TESTO Parole dure, affetti precari
XXIII Domenica del Tempo Ordinario (Anno C) (05/09/2004)
Vangelo: Lc 14,25-33
In quel tempo, 25una folla numerosa andava con Gesù. Egli si voltò e disse loro: 26«Se uno viene a me e non mi ama più di quanto ami suo padre, la madre, la moglie, i figli, i fratelli, le sorelle e perfino la propria vita, non può essere mio discepolo. 27Colui che non porta la propria croce e non viene dietro a me, non può essere mio discepolo.
28Chi di voi, volendo costruire una torre, non siede prima a calcolare la spesa e a vedere se ha i mezzi per portarla a termine? 29Per evitare che, se getta le fondamenta e non è in grado di finire il lavoro, tutti coloro che vedono comincino a deriderlo, 30dicendo: “Costui ha iniziato a costruire, ma non è stato capace di finire il lavoro”. 31Oppure quale re, partendo in guerra contro un altro re, non siede prima a esaminare se può affrontare con diecimila uomini chi gli viene incontro con ventimila? 32Se no, mentre l’altro è ancora lontano, gli manda dei messaggeri per chiedere pace. 33Così chiunque di voi non rinuncia a tutti i suoi averi, non può essere mio discepolo».
Sono davvero dure le parole di Gesù che ascoltiamo nel Vangelo di domenica (Lc 14,25-33): «Se uno viene a me e non odia sua padre, sua madre, la moglie, i figli, i fratelli, le sorelle e perfino la propria vita, non può essere mio discepolo». Sono parole così dure che noi vorremmo in fretta addolcirle, magari con una spiegazione rassicurante.

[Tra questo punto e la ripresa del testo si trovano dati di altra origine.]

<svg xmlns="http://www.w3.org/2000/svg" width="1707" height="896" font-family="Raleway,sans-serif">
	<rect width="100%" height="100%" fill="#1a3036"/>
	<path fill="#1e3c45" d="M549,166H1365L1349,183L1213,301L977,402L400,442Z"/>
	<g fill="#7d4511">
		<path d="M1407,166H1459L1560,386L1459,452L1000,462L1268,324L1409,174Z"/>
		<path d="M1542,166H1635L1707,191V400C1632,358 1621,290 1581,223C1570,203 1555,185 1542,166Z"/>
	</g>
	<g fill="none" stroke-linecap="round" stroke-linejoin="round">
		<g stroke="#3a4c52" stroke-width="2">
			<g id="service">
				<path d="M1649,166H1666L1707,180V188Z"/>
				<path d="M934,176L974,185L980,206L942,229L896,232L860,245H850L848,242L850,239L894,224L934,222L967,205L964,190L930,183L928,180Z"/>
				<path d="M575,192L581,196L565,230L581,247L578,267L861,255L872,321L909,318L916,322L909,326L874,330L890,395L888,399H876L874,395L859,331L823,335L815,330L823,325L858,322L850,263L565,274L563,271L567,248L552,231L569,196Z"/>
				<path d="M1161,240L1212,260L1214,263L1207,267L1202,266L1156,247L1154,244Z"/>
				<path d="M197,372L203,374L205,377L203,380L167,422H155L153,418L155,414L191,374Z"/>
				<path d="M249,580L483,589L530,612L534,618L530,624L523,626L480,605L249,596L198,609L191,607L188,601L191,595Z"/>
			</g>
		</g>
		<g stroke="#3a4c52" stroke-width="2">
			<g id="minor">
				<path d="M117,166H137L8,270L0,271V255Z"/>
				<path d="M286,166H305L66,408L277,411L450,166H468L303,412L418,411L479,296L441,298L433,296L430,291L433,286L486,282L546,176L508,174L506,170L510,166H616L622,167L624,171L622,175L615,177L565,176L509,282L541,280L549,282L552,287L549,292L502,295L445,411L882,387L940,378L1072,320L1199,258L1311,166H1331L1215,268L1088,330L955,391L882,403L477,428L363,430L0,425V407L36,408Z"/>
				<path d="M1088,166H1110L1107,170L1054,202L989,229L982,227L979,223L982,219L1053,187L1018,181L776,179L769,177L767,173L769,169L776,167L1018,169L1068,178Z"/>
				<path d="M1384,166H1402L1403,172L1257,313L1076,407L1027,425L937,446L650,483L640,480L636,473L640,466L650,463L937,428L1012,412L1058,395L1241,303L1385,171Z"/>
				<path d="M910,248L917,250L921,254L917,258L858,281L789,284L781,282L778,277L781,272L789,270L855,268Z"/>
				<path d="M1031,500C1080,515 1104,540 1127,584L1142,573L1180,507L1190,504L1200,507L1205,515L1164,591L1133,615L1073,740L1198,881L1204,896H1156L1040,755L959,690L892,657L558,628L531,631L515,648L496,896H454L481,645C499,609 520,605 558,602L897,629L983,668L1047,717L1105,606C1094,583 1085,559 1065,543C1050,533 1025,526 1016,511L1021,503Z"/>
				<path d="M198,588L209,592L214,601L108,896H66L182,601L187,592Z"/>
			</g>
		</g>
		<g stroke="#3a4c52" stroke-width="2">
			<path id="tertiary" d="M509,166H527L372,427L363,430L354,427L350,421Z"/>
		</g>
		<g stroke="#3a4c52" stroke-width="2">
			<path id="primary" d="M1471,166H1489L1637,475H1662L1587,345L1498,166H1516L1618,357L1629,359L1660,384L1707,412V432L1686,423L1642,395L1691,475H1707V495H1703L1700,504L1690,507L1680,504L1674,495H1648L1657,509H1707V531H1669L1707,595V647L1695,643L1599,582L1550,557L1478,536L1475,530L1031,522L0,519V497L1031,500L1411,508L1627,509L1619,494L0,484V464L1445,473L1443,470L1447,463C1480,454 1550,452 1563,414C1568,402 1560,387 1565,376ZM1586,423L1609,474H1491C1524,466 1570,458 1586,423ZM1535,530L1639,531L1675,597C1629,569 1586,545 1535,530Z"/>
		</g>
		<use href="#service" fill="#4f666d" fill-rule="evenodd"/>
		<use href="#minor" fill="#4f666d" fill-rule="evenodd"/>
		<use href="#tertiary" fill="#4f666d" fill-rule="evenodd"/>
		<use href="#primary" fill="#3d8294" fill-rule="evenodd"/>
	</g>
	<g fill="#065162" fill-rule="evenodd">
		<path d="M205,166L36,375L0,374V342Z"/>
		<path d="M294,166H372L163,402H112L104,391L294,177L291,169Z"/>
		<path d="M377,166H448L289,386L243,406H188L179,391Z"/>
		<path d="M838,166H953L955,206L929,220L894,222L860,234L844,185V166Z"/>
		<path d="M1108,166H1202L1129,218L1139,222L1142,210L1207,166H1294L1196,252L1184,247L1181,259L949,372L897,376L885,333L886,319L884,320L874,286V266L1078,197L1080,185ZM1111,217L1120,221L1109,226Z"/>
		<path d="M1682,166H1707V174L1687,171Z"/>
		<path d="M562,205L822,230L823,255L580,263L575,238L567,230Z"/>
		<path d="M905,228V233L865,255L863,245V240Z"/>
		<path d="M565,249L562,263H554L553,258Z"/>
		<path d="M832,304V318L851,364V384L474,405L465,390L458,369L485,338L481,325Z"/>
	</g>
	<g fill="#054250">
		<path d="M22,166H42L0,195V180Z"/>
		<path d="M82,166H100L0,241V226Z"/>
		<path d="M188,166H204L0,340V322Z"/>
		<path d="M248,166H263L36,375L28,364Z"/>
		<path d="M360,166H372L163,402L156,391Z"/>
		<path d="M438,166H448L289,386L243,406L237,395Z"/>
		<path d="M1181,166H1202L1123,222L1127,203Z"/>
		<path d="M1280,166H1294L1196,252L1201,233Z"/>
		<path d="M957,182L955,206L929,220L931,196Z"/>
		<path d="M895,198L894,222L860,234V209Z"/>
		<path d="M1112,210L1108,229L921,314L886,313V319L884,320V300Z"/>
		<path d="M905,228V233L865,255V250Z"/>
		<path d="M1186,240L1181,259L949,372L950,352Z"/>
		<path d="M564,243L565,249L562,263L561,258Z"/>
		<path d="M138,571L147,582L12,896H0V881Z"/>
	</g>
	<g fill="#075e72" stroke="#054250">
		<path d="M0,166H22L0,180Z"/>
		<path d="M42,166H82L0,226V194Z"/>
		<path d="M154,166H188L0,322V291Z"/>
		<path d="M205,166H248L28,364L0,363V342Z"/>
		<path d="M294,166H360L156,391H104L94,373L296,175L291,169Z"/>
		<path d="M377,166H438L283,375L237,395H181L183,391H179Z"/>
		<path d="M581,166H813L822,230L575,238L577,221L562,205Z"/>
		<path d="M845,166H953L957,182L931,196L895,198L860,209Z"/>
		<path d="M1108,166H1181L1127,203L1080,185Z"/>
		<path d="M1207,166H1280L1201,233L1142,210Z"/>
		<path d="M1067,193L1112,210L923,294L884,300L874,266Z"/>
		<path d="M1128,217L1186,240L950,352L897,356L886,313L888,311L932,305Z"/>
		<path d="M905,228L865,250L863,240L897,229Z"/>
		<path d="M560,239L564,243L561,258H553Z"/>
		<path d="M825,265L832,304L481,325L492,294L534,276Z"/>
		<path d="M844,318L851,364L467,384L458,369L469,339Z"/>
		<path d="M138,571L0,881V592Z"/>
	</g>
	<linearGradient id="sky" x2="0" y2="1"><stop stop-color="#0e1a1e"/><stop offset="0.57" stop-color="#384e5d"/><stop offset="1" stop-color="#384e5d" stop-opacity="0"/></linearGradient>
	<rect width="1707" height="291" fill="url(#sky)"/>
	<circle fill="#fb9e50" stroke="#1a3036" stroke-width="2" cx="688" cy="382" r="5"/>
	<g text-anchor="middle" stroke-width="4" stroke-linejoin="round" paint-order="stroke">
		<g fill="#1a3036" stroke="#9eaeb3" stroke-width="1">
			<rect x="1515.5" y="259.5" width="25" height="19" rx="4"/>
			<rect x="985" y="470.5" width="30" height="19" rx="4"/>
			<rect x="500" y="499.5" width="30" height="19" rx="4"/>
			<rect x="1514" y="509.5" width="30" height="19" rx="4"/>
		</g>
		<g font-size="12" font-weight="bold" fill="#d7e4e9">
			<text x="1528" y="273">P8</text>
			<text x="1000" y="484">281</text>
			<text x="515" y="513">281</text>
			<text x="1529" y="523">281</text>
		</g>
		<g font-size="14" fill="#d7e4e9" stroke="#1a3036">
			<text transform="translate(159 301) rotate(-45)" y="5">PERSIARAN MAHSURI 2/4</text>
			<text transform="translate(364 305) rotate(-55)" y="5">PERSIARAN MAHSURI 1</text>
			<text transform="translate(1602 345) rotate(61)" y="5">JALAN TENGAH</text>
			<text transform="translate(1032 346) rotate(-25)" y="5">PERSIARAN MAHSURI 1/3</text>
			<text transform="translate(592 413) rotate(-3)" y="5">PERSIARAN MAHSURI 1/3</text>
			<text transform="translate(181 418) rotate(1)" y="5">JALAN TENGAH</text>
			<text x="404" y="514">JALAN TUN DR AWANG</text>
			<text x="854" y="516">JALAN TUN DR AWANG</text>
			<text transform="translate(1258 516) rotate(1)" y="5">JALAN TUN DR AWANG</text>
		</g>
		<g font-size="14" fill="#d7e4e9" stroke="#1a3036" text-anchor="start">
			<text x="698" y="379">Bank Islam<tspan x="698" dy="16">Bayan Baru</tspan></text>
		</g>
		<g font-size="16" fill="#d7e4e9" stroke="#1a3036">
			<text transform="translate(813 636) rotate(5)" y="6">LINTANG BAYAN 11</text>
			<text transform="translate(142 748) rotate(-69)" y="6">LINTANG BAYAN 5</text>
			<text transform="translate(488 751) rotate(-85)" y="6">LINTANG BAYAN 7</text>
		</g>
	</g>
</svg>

Infatti non ci sembra vero che Gesù voglia scoraggiare chi lo segue: lui, che aveva sempre consolato i suoi amici nel momento della prova. «Venite a me, voi tutti, affaticati ed oppressi, e io vi ristorerò», aveva detto un giorno a quei discepoli che tornavano stanchi dalla missione (Mt 11,28): e ora dunque perché usa parole così dure?
Noi appunto evitiamo di rispondere a questa domanda ricorrendo a spiegazioni rassicuranti: affermando – ad esempio – che queste parole di Gesù non sono rivolte a tutti, ma soltanto ai discepoli che lo seguono più da vicino. Sono i preti, le suore, i consacrati in genere – diciamo noi – che devono abbandonare ogni affetto umano per il Regno di Dio. Eppure una spiegazione di questo tipo non convince: sia perché ovviamente i consacrati non sono migliori degli altri credenti; sia soprattutto perché Gesù disse quelle parole alla «molta gente che andava con lui» e non ad un gruppo di eletti.
In realtà non dobbiamo meravigliarci davanti alla durezza delle parole di Gesù. Esse riguardano davvero tutti perché richiamano da vicino certe durezze della vita di tutti, dove pure gli affetti più belli – il legame con i genitori, con la compagna o il compagno, con i fratelli e gli amici – sono segnati dalla stanchezza e dall'incomprensione. Anche quando si è innamorati, o si gioisce per l'affetto di una persona cara, si sperimenta comunque la precarietà di quel rapporto, che pare sempre come sospeso e condizionato. Esattamente una simile precarietà viene evidenziata dalle parole dure di Gesù.
Naturalmente con queste parole Gesù non intende svalutare gli affetti umani. Egli raccomanda però di viverli come segni e non come assoluti. L'affetto dei genitori, della compagna o del compagno, degli amici e dei fratelli testimoniano che la vita ha un senso; eppure il senso della vita non è esaurito da questi affetti. Esso va ricercato ogni giorno da capo, e non può essere mai raggiunto in pienezza. Se tu pensi di averlo conquistato del tutto nelle persone amate, vai incontro a grandi delusioni; se invece riconosci che il senso della vita è sempre più grande, allora anche le delusioni che verranno dalle persone amate saranno meno cocenti.
Questo è dunque il calcolo che tutti dobbiamo fare – come i protagonisti delle due brevi parabole raccontate da Gesù – se vogliamo che l'impresa della nostra vita riesca, e non rimanga invece tristemente incompiuta. In altre parole, abbiamo bisogno di ripetere ogni giorno la preghiera del salmo 89: «Signore nostro Dio, rafforza tu per noi l'opera delle nostre mani».